(Source texts of formatted documents)

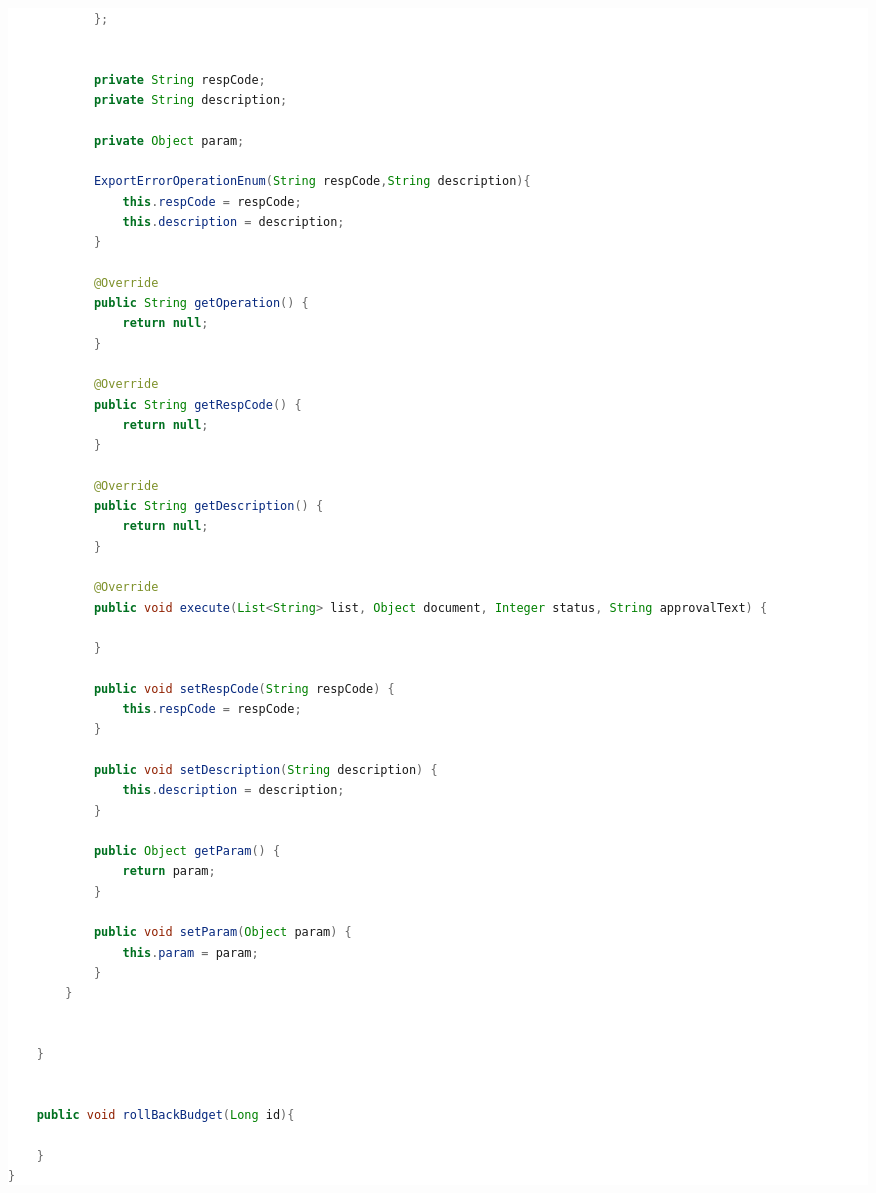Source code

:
```java
            };


            private String respCode;
            private String description;

            private Object param;

            ExportErrorOperationEnum(String respCode,String description){
                this.respCode = respCode;
                this.description = description;
            }

            @Override
            public String getOperation() {
                return null;
            }

            @Override
            public String getRespCode() {
                return null;
            }

            @Override
            public String getDescription() {
                return null;
            }

            @Override
            public void execute(List<String> list, Object document, Integer status, String approvalText) {

            }

            public void setRespCode(String respCode) {
                this.respCode = respCode;
            }

            public void setDescription(String description) {
                this.description = description;
            }

            public Object getParam() {
                return param;
            }

            public void setParam(Object param) {
                this.param = param;
            }
        }


    }


    public void rollBackBudget(Long id){

    }
}

```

*WHAT NEEDS TO BE DONE*
Above are the records; return them exactly, minus the pictures.

*ANSWER FOR THIS EXERCISE*
Source code

:
```java
            };


            private String respCode;
            private String description;

            private Object param;

            ExportErrorOperationEnum(String respCode,String description){
                this.respCode = respCode;
                this.description = description;
            }

            @Override
            public String getOperation() {
                return null;
            }

            @Override
            public String getRespCode() {
                return null;
            }

            @Override
            public String getDescription() {
                return null;
            }

            @Override
            public void execute(List<String> list, Object document, Integer status, String approvalText) {

            }

            public void setRespCode(String respCode) {
                this.respCode = respCode;
            }

            public void setDescription(String description) {
                this.description = description;
            }

            public Object getParam() {
                return param;
            }

            public void setParam(Object param) {
                this.param = param;
            }
        }


    }


    public void rollBackBudget(Long id){

    }
}

```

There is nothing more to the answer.